■ TASK TO CARRY OUT
Which lines of the listing below contain the word "сайта"? Return them.

^^^^^^^^

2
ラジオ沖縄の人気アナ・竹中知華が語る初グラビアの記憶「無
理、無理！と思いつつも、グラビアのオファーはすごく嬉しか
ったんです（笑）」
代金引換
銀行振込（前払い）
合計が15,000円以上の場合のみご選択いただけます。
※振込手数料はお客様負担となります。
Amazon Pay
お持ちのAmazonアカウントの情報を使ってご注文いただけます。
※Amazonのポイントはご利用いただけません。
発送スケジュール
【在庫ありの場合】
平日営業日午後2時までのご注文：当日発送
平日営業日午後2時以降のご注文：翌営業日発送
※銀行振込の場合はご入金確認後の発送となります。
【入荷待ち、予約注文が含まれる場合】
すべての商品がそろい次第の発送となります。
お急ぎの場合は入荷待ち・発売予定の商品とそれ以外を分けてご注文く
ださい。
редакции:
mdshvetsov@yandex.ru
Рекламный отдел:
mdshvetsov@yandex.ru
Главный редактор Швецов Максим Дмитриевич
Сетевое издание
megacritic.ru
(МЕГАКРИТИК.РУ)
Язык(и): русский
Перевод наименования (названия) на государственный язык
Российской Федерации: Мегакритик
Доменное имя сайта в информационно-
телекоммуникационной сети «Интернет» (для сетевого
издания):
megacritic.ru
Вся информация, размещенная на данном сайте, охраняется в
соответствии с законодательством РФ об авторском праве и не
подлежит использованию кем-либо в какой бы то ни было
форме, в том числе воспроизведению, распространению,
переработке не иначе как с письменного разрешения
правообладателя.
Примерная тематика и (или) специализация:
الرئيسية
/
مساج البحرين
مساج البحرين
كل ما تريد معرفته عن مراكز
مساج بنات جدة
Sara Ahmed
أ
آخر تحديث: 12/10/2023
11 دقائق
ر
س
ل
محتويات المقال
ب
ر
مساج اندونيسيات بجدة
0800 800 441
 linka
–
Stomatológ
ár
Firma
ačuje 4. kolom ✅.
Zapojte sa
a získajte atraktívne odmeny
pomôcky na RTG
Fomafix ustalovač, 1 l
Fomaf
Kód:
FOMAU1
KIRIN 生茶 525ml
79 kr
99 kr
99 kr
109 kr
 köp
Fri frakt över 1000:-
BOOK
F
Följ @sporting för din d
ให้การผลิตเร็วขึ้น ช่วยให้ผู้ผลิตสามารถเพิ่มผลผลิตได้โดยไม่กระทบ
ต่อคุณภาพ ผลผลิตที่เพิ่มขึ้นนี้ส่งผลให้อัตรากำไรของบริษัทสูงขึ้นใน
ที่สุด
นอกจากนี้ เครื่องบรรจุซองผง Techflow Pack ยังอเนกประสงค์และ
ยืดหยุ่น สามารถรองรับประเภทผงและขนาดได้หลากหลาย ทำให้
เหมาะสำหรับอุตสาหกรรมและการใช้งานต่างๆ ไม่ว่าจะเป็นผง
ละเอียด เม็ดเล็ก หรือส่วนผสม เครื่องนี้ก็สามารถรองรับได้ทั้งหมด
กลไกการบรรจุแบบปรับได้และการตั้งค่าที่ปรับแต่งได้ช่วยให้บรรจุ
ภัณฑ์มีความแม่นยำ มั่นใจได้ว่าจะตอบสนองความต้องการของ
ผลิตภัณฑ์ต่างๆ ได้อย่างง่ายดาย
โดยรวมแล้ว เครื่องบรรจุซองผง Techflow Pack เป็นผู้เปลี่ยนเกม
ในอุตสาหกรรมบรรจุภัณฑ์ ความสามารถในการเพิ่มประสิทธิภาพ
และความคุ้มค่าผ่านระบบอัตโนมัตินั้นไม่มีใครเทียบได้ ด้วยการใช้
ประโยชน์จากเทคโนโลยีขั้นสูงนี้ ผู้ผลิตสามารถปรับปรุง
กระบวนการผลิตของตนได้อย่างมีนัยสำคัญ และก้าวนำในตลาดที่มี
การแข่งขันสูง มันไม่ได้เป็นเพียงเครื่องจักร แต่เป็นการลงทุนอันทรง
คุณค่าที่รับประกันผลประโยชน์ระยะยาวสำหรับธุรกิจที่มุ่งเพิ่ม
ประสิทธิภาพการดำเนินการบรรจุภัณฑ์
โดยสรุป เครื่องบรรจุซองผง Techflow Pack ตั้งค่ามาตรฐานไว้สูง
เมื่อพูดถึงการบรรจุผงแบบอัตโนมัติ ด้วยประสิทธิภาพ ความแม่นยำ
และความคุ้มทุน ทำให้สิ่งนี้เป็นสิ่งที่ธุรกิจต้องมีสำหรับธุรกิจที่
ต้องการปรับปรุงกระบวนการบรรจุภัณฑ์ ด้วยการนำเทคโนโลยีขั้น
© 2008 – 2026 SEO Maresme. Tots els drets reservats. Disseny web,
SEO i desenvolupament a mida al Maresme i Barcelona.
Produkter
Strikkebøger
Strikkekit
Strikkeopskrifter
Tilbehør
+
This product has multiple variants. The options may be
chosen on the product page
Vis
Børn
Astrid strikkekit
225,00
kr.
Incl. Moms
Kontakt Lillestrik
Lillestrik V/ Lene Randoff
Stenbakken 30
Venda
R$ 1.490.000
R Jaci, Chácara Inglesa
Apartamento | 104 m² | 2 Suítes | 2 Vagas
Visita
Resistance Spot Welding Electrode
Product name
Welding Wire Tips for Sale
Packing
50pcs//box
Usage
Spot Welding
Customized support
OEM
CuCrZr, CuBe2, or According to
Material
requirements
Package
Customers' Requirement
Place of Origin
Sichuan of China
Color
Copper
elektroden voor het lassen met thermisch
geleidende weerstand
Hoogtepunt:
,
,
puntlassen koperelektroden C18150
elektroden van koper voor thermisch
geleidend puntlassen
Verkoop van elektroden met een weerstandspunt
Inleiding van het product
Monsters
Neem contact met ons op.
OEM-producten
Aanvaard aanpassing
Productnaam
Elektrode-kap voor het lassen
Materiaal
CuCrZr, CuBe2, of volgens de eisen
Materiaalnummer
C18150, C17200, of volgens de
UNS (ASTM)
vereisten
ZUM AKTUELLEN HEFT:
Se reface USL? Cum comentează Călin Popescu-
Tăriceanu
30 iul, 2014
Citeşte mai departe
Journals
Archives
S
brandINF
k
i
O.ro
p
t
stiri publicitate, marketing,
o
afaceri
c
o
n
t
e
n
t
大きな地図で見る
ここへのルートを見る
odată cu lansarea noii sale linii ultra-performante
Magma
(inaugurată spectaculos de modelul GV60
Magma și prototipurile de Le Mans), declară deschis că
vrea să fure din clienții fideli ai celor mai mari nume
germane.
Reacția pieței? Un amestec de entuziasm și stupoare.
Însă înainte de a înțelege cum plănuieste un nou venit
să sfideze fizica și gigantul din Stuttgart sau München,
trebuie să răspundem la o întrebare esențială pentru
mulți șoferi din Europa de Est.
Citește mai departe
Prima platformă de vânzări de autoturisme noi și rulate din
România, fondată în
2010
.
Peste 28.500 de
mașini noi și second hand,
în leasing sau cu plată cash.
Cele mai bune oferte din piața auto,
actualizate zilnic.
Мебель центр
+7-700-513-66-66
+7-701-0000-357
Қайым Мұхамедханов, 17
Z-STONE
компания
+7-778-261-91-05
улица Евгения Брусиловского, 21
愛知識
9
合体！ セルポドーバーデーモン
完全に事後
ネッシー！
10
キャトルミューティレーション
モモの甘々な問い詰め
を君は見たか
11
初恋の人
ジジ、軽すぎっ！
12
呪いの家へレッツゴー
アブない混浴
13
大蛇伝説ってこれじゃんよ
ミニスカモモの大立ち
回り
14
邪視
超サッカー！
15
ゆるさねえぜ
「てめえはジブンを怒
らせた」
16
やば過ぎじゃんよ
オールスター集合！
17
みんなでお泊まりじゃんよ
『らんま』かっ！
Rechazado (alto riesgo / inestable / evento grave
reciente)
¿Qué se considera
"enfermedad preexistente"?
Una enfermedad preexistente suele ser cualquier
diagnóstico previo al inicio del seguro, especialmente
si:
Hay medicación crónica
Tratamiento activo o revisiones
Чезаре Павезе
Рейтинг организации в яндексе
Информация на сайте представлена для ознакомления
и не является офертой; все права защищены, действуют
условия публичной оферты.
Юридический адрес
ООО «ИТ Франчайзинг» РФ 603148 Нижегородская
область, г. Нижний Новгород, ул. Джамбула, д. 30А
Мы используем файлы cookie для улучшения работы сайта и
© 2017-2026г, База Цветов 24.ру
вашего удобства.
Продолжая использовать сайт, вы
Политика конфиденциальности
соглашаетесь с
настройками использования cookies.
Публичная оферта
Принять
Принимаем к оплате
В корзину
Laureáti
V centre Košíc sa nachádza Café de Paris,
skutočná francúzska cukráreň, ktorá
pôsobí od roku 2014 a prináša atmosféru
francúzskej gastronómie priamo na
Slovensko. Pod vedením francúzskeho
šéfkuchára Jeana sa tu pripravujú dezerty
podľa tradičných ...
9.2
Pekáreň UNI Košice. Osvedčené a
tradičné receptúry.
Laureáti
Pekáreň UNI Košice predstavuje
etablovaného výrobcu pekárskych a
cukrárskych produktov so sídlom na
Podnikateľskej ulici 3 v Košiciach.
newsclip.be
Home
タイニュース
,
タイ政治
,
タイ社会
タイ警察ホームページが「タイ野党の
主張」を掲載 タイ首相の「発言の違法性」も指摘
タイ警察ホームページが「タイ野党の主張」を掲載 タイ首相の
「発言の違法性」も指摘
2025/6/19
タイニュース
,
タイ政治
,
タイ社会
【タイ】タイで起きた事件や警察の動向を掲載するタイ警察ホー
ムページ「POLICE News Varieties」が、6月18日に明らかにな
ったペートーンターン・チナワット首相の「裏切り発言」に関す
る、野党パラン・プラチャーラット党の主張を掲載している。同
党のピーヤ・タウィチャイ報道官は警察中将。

^^^^^^^^

■ OUTPUT OF THE TASK
Доменное имя сайта в информационно-
Мы используем файлы cookie для улучшения работы сайта и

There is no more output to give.